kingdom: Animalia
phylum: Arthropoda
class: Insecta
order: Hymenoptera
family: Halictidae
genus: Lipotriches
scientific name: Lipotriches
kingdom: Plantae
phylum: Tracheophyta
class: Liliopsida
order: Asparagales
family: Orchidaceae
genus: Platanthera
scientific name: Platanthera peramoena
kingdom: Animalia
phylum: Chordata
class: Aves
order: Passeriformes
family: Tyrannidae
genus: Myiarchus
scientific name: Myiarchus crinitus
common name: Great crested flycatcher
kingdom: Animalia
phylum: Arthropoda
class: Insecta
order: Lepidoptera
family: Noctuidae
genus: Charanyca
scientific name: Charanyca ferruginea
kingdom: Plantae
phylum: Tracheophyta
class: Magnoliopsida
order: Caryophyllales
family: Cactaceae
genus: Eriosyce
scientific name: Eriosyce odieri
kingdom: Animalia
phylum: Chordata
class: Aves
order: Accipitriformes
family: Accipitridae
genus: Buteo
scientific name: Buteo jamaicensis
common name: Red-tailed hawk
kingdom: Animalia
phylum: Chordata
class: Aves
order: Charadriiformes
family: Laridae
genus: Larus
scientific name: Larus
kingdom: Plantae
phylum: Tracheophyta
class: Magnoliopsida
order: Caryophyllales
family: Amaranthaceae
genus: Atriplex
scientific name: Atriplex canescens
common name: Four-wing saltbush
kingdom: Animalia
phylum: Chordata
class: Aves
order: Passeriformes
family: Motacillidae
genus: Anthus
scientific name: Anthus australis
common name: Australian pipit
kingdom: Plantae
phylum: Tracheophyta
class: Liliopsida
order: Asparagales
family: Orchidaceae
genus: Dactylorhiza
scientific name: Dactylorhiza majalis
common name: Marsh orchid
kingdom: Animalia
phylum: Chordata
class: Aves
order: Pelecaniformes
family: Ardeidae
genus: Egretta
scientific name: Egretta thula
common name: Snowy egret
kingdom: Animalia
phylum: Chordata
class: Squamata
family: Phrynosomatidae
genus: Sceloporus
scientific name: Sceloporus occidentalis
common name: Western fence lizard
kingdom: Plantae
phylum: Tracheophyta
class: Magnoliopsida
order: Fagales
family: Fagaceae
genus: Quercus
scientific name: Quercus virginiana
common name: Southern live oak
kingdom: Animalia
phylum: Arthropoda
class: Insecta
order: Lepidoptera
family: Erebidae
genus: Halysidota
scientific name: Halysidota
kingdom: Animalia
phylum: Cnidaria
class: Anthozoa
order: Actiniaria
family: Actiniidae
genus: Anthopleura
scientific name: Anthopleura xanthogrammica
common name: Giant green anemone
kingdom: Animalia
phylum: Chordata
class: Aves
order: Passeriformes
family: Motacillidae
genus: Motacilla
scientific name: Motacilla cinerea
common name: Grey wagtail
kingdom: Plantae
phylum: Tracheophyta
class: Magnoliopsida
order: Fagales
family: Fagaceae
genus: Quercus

▶ WHAT YOU SHOULD DO
Write out all the entries again, swapping each "common name" for "vernacular name" and leaving every other line as it is.

▶ CORRECT RESPONSE
kingdom: Animalia
phylum: Arthropoda
class: Insecta
order: Hymenoptera
family: Halictidae
genus: Lipotriches
scientific name: Lipotriches
kingdom: Plantae
phylum: Tracheophyta
class: Liliopsida
order: Asparagales
family: Orchidaceae
genus: Platanthera
scientific name: Platanthera peramoena
kingdom: Animalia
phylum: Chordata
class: Aves
order: Passeriformes
family: Tyrannidae
genus: Myiarchus
scientific name: Myiarchus crinitus
vernacular name: Great crested flycatcher
kingdom: Animalia
phylum: Arthropoda
class: Insecta
order: Lepidoptera
family: Noctuidae
genus: Charanyca
scientific name: Charanyca ferruginea
kingdom: Plantae
phylum: Tracheophyta
class: Magnoliopsida
order: Caryophyllales
family: Cactaceae
genus: Eriosyce
scientific name: Eriosyce odieri
kingdom: Animalia
phylum: Chordata
class: Aves
order: Accipitriformes
family: Accipitridae
genus: Buteo
scientific name: Buteo jamaicensis
vernacular name: Red-tailed hawk
kingdom: Animalia
phylum: Chordata
class: Aves
order: Charadriiformes
family: Laridae
genus: Larus
scientific name: Larus
kingdom: Plantae
phylum: Tracheophyta
class: Magnoliopsida
order: Caryophyllales
family: Amaranthaceae
genus: Atriplex
scientific name: Atriplex canescens
vernacular name: Four-wing saltbush
kingdom: Animalia
phylum: Chordata
class: Aves
order: Passeriformes
family: Motacillidae
genus: Anthus
scientific name: Anthus australis
vernacular name: Australian pipit
kingdom: Plantae
phylum: Tracheophyta
class: Liliopsida
order: Asparagales
family: Orchidaceae
genus: Dactylorhiza
scientific name: Dactylorhiza majalis
vernacular name: Marsh orchid
kingdom: Animalia
phylum: Chordata
class: Aves
order: Pelecaniformes
family: Ardeidae
genus: Egretta
scientific name: Egretta thula
vernacular name: Snowy egret
kingdom: Animalia
phylum: Chordata
class: Squamata
family: Phrynosomatidae
genus: Sceloporus
scientific name: Sceloporus occidentalis
vernacular name: Western fence lizard
kingdom: Plantae
phylum: Tracheophyta
class: Magnoliopsida
order: Fagales
family: Fagaceae
genus: Quercus
scientific name: Quercus virginiana
vernacular name: Southern live oak
kingdom: Animalia
phylum: Arthropoda
class: Insecta
order: Lepidoptera
family: Erebidae
genus: Halysidota
scientific name: Halysidota
kingdom: Animalia
phylum: Cnidaria
class: Anthozoa
order: Actiniaria
family: Actiniidae
genus: Anthopleura
scientific name: Anthopleura xanthogrammica
vernacular name: Giant green anemone
kingdom: Animalia
phylum: Chordata
class: Aves
order: Passeriformes
family: Motacillidae
genus: Motacilla
scientific name: Motacilla cinerea
vernacular name: Grey wagtail
kingdom: Plantae
phylum: Tracheophyta
class: Magnoliopsida
order: Fagales
family: Fagaceae
genus: Quercus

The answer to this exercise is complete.